Bagaimana menyikapi ritual keagamaan yang sering dilakukan oleh orang jawa????
Telah kita ketahui di atas bahwa keyakinan tentang Rebo Wekasan sebenarnya harus dihilangkan. Namun menghilangkan sebuah keyakinan bukanlah hal yang mudah. Ajaran rebo wekasan itu terjadi secara turun temurun, sehingga ajaran ini menjadi keyakinan yang mendarah daging yang slalu menghantui perasaan seseorang. Oleh karena itu orang muslim yang meyakininya ketika mengetahui keterangan hadis diatas maka terkadang perasaannya tidak serta merta hilang walaupun pikirannya bisa menerimanya. Perasaan takut akan datangnya bala' atau mushibah tetap sering menghinggapi hati mereka, sehingga perasaan was was pun slalu terjadi.

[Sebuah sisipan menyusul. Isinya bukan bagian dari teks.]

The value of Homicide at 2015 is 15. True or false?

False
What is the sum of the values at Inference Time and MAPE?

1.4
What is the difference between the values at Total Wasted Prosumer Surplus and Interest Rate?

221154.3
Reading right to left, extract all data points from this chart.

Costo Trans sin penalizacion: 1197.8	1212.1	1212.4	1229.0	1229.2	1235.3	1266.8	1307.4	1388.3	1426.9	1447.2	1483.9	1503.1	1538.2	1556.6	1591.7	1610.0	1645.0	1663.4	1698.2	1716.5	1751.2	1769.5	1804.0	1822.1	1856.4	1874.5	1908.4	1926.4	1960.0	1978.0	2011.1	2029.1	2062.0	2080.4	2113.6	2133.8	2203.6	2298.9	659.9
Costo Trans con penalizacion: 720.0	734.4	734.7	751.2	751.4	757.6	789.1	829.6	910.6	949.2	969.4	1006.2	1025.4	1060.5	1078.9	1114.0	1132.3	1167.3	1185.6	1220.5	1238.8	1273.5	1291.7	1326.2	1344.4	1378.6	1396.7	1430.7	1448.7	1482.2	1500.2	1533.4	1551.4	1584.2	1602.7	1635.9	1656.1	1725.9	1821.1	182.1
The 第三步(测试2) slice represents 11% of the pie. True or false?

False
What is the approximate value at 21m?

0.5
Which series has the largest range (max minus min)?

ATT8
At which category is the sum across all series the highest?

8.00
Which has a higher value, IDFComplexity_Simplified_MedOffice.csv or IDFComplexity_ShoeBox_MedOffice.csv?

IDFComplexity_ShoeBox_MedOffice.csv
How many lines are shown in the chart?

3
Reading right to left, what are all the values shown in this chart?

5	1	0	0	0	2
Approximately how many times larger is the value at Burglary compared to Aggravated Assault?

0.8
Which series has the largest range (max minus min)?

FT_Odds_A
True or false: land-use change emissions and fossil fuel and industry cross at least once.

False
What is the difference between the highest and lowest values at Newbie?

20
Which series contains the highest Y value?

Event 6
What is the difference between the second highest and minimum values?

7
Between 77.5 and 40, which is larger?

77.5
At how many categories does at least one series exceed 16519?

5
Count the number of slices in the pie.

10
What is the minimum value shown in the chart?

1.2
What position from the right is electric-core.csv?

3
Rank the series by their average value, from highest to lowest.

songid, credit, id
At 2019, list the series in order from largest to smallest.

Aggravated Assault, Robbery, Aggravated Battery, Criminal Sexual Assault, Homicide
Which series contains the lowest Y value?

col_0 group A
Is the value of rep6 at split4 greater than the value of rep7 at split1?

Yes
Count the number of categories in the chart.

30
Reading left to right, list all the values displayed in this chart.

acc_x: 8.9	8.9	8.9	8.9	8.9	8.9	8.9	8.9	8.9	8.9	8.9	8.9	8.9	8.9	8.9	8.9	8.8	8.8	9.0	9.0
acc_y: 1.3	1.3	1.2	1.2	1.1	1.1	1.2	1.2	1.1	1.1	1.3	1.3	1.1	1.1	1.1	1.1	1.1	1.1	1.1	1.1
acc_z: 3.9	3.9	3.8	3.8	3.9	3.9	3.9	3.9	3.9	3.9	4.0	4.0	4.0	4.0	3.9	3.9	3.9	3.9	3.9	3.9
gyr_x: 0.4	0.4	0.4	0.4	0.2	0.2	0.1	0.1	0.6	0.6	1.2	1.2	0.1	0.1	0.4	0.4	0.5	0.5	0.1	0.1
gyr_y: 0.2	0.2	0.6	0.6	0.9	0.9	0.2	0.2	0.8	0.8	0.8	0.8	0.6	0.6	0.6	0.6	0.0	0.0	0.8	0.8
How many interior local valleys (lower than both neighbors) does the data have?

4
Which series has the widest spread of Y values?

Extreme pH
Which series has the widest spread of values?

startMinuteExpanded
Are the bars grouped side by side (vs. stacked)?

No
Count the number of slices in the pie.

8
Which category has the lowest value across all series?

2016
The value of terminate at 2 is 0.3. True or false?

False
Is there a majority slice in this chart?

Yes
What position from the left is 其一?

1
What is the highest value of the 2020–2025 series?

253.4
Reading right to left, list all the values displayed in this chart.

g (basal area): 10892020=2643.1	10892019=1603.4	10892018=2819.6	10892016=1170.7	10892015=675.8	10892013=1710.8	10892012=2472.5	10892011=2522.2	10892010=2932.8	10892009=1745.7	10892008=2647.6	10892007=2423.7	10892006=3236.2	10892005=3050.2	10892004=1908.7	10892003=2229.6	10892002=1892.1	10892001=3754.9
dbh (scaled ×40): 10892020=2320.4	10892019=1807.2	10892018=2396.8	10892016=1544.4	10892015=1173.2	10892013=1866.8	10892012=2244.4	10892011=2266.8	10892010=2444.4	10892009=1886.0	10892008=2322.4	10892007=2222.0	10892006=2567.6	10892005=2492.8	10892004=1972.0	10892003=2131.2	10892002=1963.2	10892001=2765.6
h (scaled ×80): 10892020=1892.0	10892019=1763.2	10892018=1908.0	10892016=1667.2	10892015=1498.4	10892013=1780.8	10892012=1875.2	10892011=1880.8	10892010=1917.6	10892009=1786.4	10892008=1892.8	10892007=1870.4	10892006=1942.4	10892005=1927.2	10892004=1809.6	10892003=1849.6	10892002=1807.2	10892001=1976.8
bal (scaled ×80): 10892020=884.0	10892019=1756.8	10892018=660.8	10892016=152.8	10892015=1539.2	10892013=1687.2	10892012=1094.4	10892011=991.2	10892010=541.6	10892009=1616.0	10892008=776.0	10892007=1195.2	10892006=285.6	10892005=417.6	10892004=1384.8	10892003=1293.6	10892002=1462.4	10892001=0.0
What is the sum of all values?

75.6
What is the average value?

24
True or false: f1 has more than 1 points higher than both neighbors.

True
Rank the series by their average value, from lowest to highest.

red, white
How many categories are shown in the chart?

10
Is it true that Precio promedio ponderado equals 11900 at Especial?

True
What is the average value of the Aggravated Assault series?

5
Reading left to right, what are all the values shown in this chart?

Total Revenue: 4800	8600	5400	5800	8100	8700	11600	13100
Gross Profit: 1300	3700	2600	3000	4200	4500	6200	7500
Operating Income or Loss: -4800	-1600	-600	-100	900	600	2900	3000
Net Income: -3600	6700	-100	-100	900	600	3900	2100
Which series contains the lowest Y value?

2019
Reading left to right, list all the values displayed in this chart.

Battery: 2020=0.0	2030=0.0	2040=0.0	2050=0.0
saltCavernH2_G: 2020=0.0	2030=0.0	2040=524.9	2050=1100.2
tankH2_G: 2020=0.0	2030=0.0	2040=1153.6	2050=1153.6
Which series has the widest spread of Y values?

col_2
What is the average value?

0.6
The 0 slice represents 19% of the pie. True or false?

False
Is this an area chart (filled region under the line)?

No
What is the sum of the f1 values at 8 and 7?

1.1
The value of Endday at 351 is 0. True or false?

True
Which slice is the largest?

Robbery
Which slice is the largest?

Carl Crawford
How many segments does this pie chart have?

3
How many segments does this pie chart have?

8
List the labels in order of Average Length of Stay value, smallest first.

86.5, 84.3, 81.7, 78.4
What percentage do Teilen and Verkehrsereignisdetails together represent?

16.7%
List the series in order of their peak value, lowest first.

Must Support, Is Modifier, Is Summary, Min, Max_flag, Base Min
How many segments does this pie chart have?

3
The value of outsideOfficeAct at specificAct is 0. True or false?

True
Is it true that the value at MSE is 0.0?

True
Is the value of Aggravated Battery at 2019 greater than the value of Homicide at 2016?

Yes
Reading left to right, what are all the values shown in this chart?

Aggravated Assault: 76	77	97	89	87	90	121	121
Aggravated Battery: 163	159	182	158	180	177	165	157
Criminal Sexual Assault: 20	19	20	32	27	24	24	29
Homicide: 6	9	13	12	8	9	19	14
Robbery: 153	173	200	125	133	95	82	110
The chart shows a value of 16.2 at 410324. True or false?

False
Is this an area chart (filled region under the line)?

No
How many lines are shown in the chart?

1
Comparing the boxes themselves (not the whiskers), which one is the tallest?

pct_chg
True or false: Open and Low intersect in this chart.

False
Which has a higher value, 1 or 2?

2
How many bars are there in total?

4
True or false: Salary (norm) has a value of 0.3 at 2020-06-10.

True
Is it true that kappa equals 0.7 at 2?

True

Menyikapi permasalahan ini para ulamak akhirnya menganjurkan umat muslim untuk melakukan kegiatan ritual keagamaan, guna untuk menenangkan hati mereka yang sedang trauma. Jadi kegiatan tersebut bukan karena adanya ajaran khusus dibulan shofar atau di hari rebo wekasan. Dan juga bukan karena keyakinan sial yang masih melekat, sehingga mengingkari hadits nabi diatas. Semua ini hanyalah solusi untuk menghilangkan perasaan tidak tenang, bingung dan was was yang selalu menghampiri mereka yang disebabkan oleh seringnya mendengar keterangan tentang Rebo Wekasan. Oleh karena itu kegiatan ritual ini tidak terbatasi oleh waktu ataupun ruang, maka jika perasaan ini terjadi kapanpun, dimanapun dan sebab apapun maka ritual ini boleh dilakukan.
Kegiatan - kegiatan yang biasa dijalankan adalah :
(1) Berdzikir, hal ini sesuai keterangan Al-quran, bahwa dzikir kepada Allah dapat menenangkan hati
(2) Sholat, hal ini sesuai keterangan Al-quran, bahwa kita diperintahkan meminta tolong kepada Allah dengan perantara shobar dan shalat.
@ Tidak ada istilah sholat rebo wekasan secara khusus. Jadi yang dimaksud sholat disini adalah sholat - sholat yang dilegalkan oleh syariat, termasuk sholat sunnah muthlaq yang boleh dilakukan kapanpun selain waktu - waktu yang diharamkan dan dengan jumlah berapapun.
(3) Shodaqoh, hal ini seseuai dengan keterangan hadits, bahwa shodaqoh dapat menolak balak.
@Adapun sodaqoh dengan berupa jenang sofar bukanlah suatu keutamaan khusus. Keberadaan jenang sofar hanyalah kebiasaan makanan kehormatan orang-orang jawa dahulu. Sehingga mungkin makanan kehormatan orang-orang zaman sekarang sudah berbeda. Bukan berupa jenang sofar, tapi mungkin berupa makanan yang lain, seperti bakso, rawon, soto, sate dan lain-lain. Sebagaimana keterangan al-quran, suatu kebaikan bisa diperoleh dengan cara menshodaqohkan perkara yang baik.
Inilah keterangan Ritual Keagamaan Rebo Wekasan yang diajarkan oleh para ulamak dalam rangka solusi arif terhadap permasalahan di masyarakat.